А что с настоящими преступниками? Наши законодатели приняли еще один закон, предоставляющий судебный иммунитет спецназовцам, которые могут слегка увлечься и застрелить не того человека. При трагедии, произошедшей в доме Ренфроу, четверо полицейских выпустили не меньше тридцати восьми пуль. Пока неясно, кто на самом деле ранил Дага и убил его жену, да это и не важно. Они все освобождены от уголовного преследования.
Я много часов провожу с Дагом, пытаясь растолковать ему действующие правовые нормы, лишенные всякого здравого смысла. Он хочет знать, почему жизнь его жены оценивается всего в один миллион долларов. Я объясняю, что за это ограничение проголосовал сенатор от его штата и что он тоже берет деньги от страховых лоббистов, так что Дагу, по-видимому, следует связаться с этим выборным должностным лицом и устроить ему скандал за такое голосование.

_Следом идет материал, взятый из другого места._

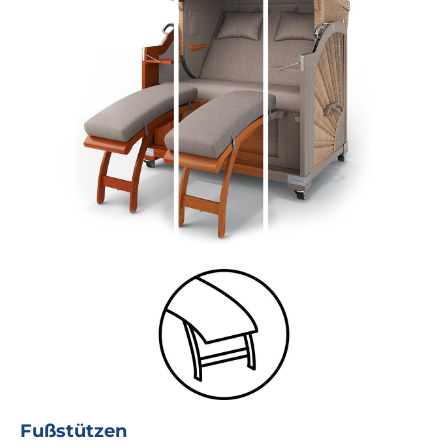
Fußstützen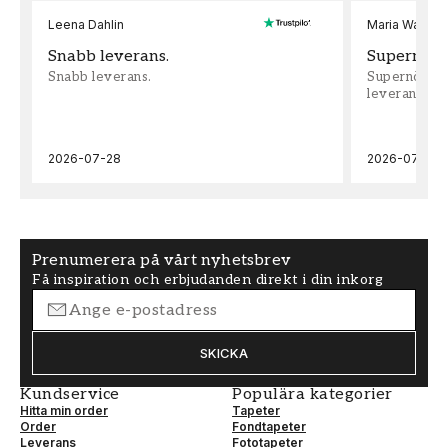
Leena Dahlin
Maria Wadenh
Snabb leverans.
Supernöjd!
Snabb leverans.
Supernöjd!!!
leveran, supe
2026-07-28
2026-07-22
Prenumerera på vårt nyhetsbrev
Få inspiration och erbjudanden direkt i din inkorg
SKICKA
Kundservice
Populära kategorier
Hitta min order
Tapeter
Order
Fondtapeter
Leverans
Fototapeter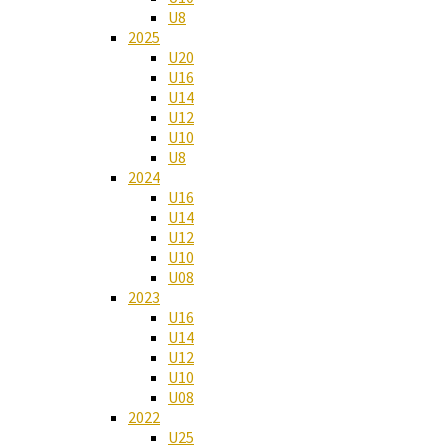
U8
2025
U20
U16
U14
U12
U10
U8
2024
U16
U14
U12
U10
U08
2023
U16
U14
U12
U10
U08
2022
U25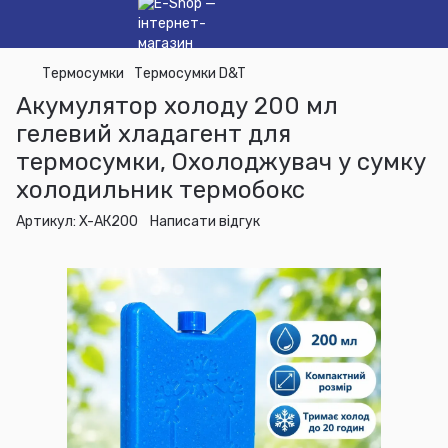
Термосумки
Термосумки D&T
Акумулятор холоду 200 мл
гелевий хладагент для
термосумки, Охолоджувач у сумку
холодильник термобокс
Артикул:
X-АК200
Написати відгук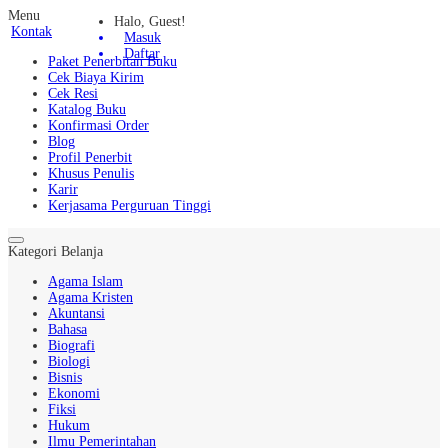
Menu
Halo, Guest!
Kontak
Masuk
Daftar
Paket Penerbitan Buku
Cek Biaya Kirim
Cek Resi
Katalog Buku
Konfirmasi Order
Blog
Profil Penerbit
Khusus Penulis
Karir
Kerjasama Perguruan Tinggi
Kategori Belanja
Agama Islam
Agama Kristen
Akuntansi
Bahasa
Biografi
Biologi
Bisnis
Ekonomi
Fiksi
Hukum
Ilmu Pemerintahan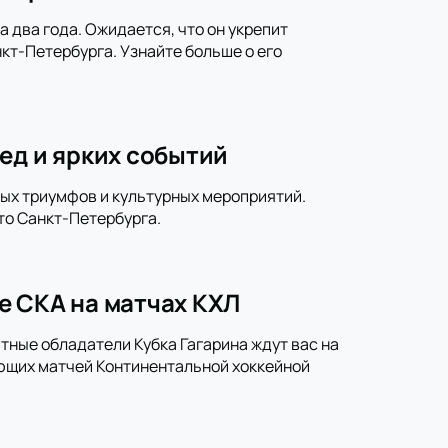
 два года. Ожидается, что он укрепит
кт-Петербурга. Узнайте больше о его
ед и ярких событий
ных триумфов и культурных мероприятий.
то Санкт-Петербурга.
е СКА на матчах КХЛ
тные обладатели Кубка Гагарина ждут вас на
ющих матчей Континентальной хоккейной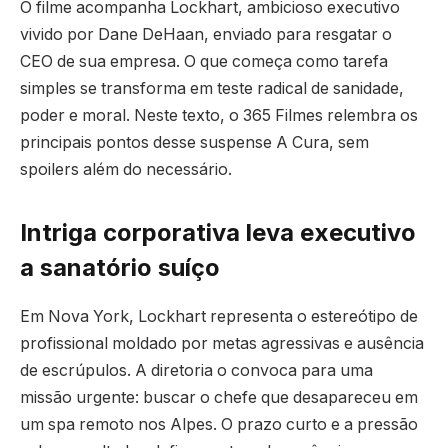
O filme acompanha Lockhart, ambicioso executivo
vivido por Dane DeHaan, enviado para resgatar o
CEO de sua empresa. O que começa como tarefa
simples se transforma em teste radical de sanidade,
poder e moral. Neste texto, o 365 Filmes relembra os
principais pontos desse suspense A Cura, sem
spoilers além do necessário.
Intriga corporativa leva executivo
a sanatório suíço
Em Nova York, Lockhart representa o estereótipo de
profissional moldado por metas agressivas e ausência
de escrúpulos. A diretoria o convoca para uma
missão urgente: buscar o chefe que desapareceu em
um spa remoto nos Alpes. O prazo curto e a pressão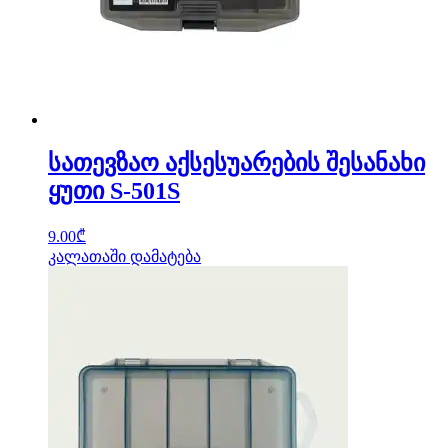
სათევზაო აქსესუარების შესანახი
ყუთი S-501S
9.00
₾
კალათაში დამატება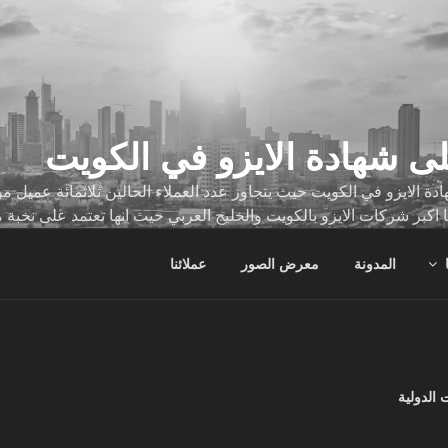
ى شهادة الايزو في الكويت
ة الايزو في الكويت حيث يتجاوز عدد العملاء الحالين ثلاثمائة عميل
ا اكبر شركات الايزو بالكويت والخليج العربي حيث انها تعتمد على نخبة 
ات
المدونة
معرض الصور
عملائنا
 الدولية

— Тогда почему мы подаем в суд и требуем пятьдесят миллионов, если максимум, на что можем рассчитывать, — один миллион? — не понимает Даг.
Ответ на данный вопрос тоже не такой простой. Во-первых, это называется «сделать заявление». Мы негодуем и отвечаем ударом на удар, и предъявить иск на пятьдесят миллионов звучит гораздо решительнее, чем на один миллион. Во-вторых, в этом злосчастном законе имеется уловка: он запрещает сообщать присяжным о существовании ограничения в один миллион. Они могут месяц выслушивать показания, оценивать доказательства, все хорошенько взвесить и вынести продуманный вердикт, посчитав, что компенсация за ущерб должна составить, скажем, от пяти до десяти миллионов долларов. Потом они расходятся по домам, а на следующий день судья благополучно и без огласки уменьшает сумму до миллиона. Газеты могут трубить о решении присяжных выплатить столь внушительную компенсацию, но адвокаты с судьями (и страховые компании) знают правду.
В этом нет никакого смысла, но не надо забывать, что закон написан теми самыми заговорщиками, которым мы обязаны малопонятной тарабарщиной в своих страховых полисах.
— Но как может быть, что полицейский высаживает дверь в мой дом, стреляет в меня и не отвечает за это? А если я стреляю в ответ, то превращаюсь в преступника, которому светит двадцать лет? — вопрошает Даг.
Простой ответ заключается в том, что они полицейские. А сложный — в том, что наши законодатели часто принимают несправедливые законы.